As one final item let's boot up a docker container to make sure things still work there:

# docker run -it --rm busybox true && echo "PASS" || echo "FAIL" PASS

Atomic Host: Rollback

Atomic host provides the ability to revert to the previous working tree if things go awry with the new tree.

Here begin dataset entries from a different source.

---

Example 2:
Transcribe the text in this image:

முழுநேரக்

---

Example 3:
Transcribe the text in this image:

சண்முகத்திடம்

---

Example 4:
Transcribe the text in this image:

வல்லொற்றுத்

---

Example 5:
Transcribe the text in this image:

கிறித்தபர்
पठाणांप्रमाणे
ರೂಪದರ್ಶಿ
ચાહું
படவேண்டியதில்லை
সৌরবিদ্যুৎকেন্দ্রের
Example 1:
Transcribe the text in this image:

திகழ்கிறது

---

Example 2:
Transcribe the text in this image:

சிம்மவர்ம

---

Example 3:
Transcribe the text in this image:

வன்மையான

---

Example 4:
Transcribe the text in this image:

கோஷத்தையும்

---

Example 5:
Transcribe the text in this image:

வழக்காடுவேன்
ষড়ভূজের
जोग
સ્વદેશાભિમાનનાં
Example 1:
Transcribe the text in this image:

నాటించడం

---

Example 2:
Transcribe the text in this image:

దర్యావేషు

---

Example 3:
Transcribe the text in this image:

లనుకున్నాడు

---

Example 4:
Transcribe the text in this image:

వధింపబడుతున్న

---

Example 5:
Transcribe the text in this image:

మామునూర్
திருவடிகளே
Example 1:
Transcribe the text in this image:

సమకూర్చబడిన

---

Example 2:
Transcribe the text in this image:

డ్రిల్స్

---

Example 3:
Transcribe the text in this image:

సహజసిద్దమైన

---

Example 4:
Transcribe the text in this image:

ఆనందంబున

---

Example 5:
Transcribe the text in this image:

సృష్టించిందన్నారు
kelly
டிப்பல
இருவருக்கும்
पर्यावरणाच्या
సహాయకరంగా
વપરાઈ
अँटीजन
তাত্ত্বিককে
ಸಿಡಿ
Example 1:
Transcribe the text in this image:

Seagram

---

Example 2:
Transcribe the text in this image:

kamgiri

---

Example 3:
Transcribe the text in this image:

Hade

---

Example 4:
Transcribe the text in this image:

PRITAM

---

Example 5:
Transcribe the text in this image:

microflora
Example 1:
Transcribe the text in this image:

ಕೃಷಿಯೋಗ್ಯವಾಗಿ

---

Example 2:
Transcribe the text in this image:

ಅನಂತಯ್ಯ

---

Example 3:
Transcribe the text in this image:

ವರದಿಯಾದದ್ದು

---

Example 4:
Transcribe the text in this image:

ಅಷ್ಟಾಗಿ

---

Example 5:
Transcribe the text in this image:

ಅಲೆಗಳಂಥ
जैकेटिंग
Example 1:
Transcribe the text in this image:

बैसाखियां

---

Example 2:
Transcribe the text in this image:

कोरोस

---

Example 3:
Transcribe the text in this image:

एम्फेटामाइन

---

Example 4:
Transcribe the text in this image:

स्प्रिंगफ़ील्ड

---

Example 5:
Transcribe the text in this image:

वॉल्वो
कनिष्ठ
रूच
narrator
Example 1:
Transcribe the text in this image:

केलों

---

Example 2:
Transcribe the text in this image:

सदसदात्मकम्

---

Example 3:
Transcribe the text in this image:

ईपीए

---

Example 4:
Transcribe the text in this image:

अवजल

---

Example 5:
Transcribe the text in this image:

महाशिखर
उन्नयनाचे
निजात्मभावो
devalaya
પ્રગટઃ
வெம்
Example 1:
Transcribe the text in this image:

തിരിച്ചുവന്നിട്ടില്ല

Lets revert our upgrade now and make sure things still work:

# rpm-ostree rollback Moving '1877f1fa64be8bec8adcd43de6bd4b5c39849ec7842c07a6d4c2c2033651cd84.0' to be first deployment Transaction complete; bootconfig swap: yes deployment count change: 0) Sucessfully reset deployment order; run "systemctl reboot" to start a reboot # # rpm-ostree status TIMESTAMP (UTC) ID OSNAME REFSPEC 2014-11-12 22:28:04 1877f1fa64 fedora-atomic-host fedora-atomic:fedora-atomic/f21/x86_64/docker-host * 2014-11-13 10:52:06 18e02c4166 fedora-atomic-host fedora-atomic:fedora-atomic/f21/x86_64/docker-host # # reboot

After reboot:

# rpm-ostree status TIMESTAMP (UTC) ID OSNAME REFSPEC * 2014-11-12 22:28:04 1877f1fa64 fedora-atomic-host fedora-atomic:fedora-atomic/f21/x86_64/docker-host 2014-11-13 10:52:06 18e02c4166 fedora-atomic-host fedora-atomic:fedora-atomic/f21/x86_64/docker-host # # cat /etc/file1 1877f1fa64be8bec8adcd43de6bd4b5c39849ec7842c07a6d4c2c2033651cd84 # cat /etc/file2 cat: /etc/file2: No such file or directory

Notice that /etc/file2 did not exist until after the upgrade so it did not persist during the rollback.

And the final item on the list is to make sure Docker still works:

# docker run -it --rm busybox true && echo "PASS" || echo "FAIL" PASS

Anddd Boom.. You have just put atomic through some paces.